Alibaba (BABA 0.51%) is in need of a strong second-quarter report. The Chinese e-commerce giant's stock has fallen nearly 30% in the past three months, largely due to concern about the slowing growth of the Chinese economy. However, heavy investing and one-time expenses also weighed on the company's net income and margin last quarter.
If you want to know whether Alibaba's performance improved in the second quarter, you should check on the following four main metrics in the company's financial report, which will be released on Nov. 2.
1. Revenue growth
Alibaba's revenue growth has been soaring in recent years. Last quarter, the company's revenue was up 61% year over year, to 80.9 billion yuan ($11.8 billion). This marked the company's eighth straight quarter of revenue growth over 50%, so investors will be eager to see if it can maintain this trend for the fiscal second quarter of 2019.
Investors also will be comparing this quarter's revenue growth to the year-ago period, when Alibaba reported 61% year-over-year growth, to $8.3 billion in revenue. Hopefully, the company can either match or top that growth.
2. Active users
While Alibaba isn't really thought of as a social-media platform, the number of active users on its e-commerce app provides an important indication of its success in China. That's because the organization uses entertaining and informative content on its app to draw users in and encourage them to shop on its e-commerce platforms. In fact, Alibaba has told investors that the more time users spend on its app, the more money they spend on its platform.

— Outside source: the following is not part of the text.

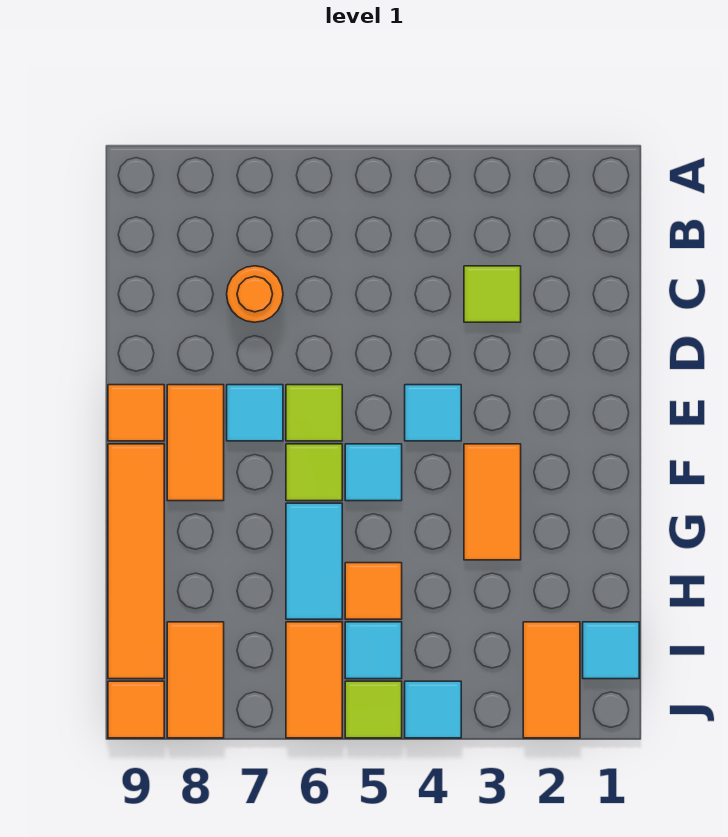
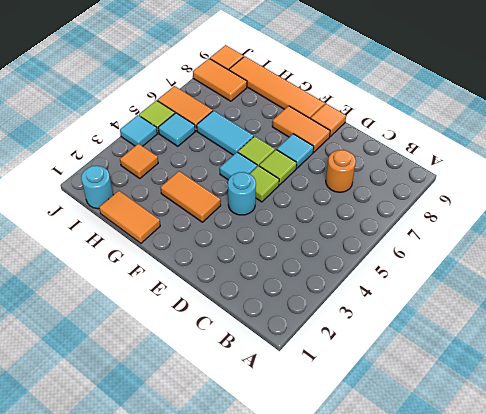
lime 1x1 tile [464,266,521,322] -> lime 1x1 tile moved to [250,166,279,202]
cyan 1x1 tile [405,385,461,441] -> cyan 1x1 round brick [228,172,256,215]
orange 1x1 tile [345,563,402,619] -> orange 1x1 tile moved to [120,144,158,179]
cyan 1x1 tile [583,622,639,679] -> cyan 1x1 round brick [81,166,113,209]
orange 1x2 tile [523,622,580,738] -> orange 1x2 tile moved to [99,191,160,243]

In the first quarter, Alibaba's monthly active users reached 634 million, up 17 million more than the previous quarter. In addition, the company reported 576 million annual active consumers, up 24 million over the twelve-month period ending in March. It's important for investors to see that Alibaba can to continue this momentum in its app engagement growth story, since it's so closely linked to consumer spend.
3. Net income
Alibaba's net income raised some eyebrows last quarter when the company reported that earnings per share plummeted 41% to 8.7 billion yuan ($1.3 billion). The company claimed that without a one-time stock-compensation charge associated with its financial arm Ant Financial, net income would have actually increased 33% year over year.

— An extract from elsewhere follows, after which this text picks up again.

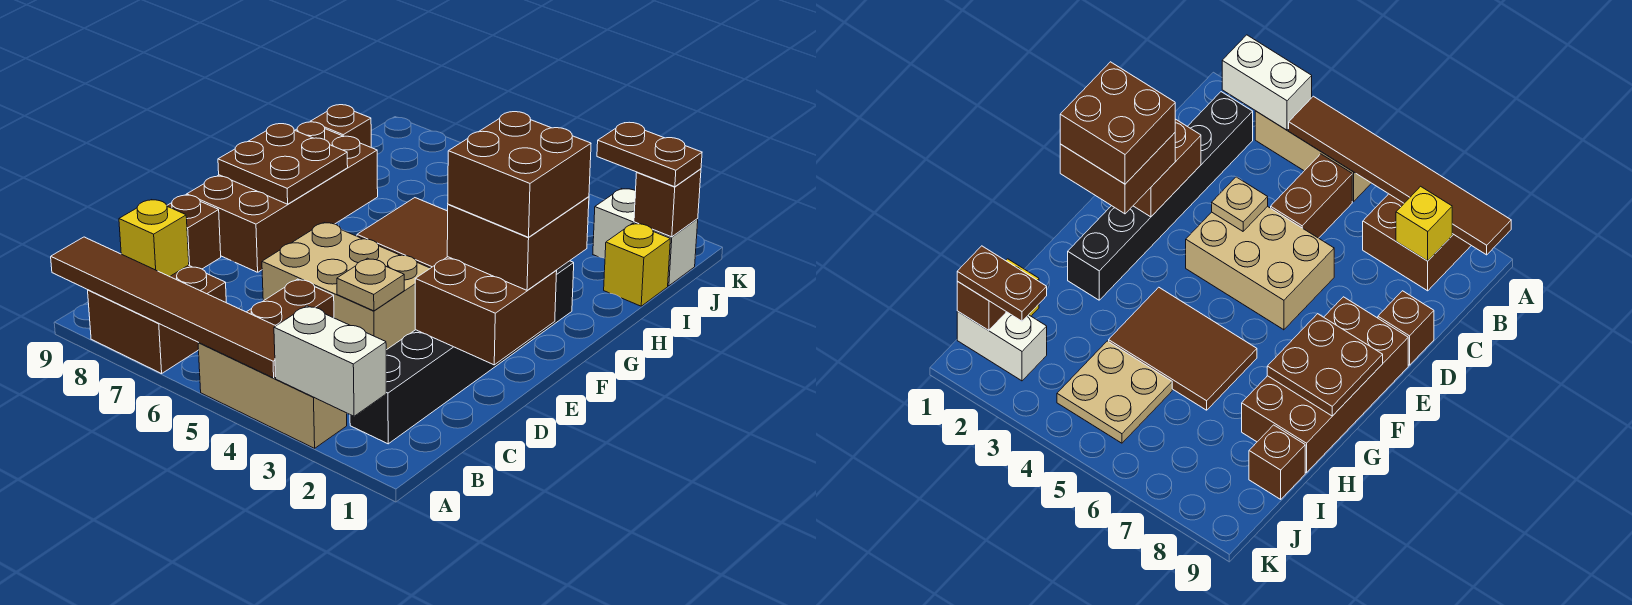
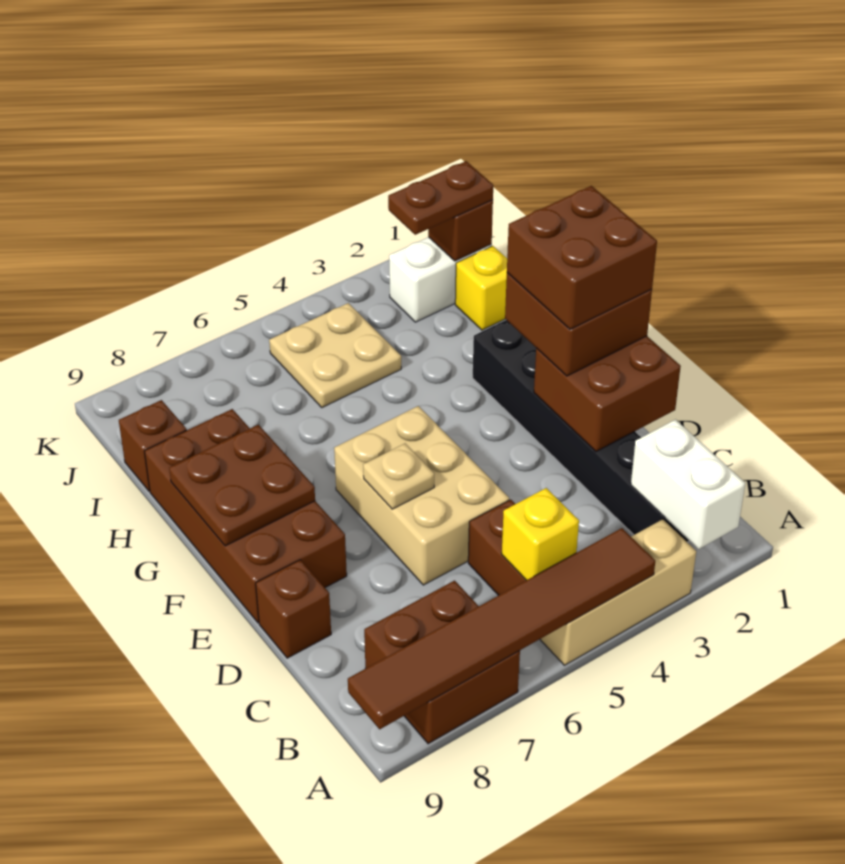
white 1x2 brick [274,306,386,416] -> white 1x2 brick turned to [631,420,745,549]
yellow 1x1 brick [119,200,189,277] -> yellow 1x1 brick moved to [502,488,579,580]
tan 2x3 brick [262,222,430,350] -> tan 2x3 brick turned to [334,406,509,585]
tan 1x1 plate [337,258,404,311] -> tan 1x1 plate moved to [363,444,434,509]
brown 2x3 tile [357,198,448,268] -> none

This quarter, investors will be looking for Alibaba's net income to return to the upward growth it was charting before last quarter. For the quarter ended in March (the last quarter of the 2018 fiscal year), Alibaba's net income attributable to shareholders increased 47% on a year-over-year basis.
Another sensitive area for Alibaba is its margins, which have been squeezed lately due to heavy investing. In the first fiscal quarter of 2019, Alibaba's operating margin dipped 10%, down from 15% and 31%, respectively, in the two previous sequential quarters.
Alibaba attributed its most recent margin dip to the share-based compensation expenses that also dragged down its net income for the period. However, the organization has also upped its spending this year to invest in new initiatives.
In March, Alibaba invested $2 billion in Southeast Asia e-commerce platform Lazada. Alibaba owns 83% of privately-held Lazada, and this recent investment brought its total investment in the company to $4 billion.
The following month, Alibaba acquired China's biggest food-delivery company, Ele.me, to help it increase share in China's $32 billion food-delivery market. And this summer, Alibaba launched a $3 billion marketing campaign on behalf of Ele.me to help it reach over 50% market share in China.
Alibaba continues to invest heavily in its "New Retail" strategy, or the use of data and technology to help update (and save) brick-and-mortar stores. While these projects are costly, Alibaba believes they will be worth it over the long term and claims that they're already making "meaningful contributions" to the company's China e-commerce revenue.
This latest quarter is a chance for Alibaba to report a more encouraging net income figure while also continuing to show positive growth in its revenue and active users. Margins most likely will continue to be squeezed as Alibaba focuses on long-term growth areas. And if Alibaba executives read the room correctly, they'll be sure to address concerns about China's slowing economic growth to reassure investors that they're in good hands.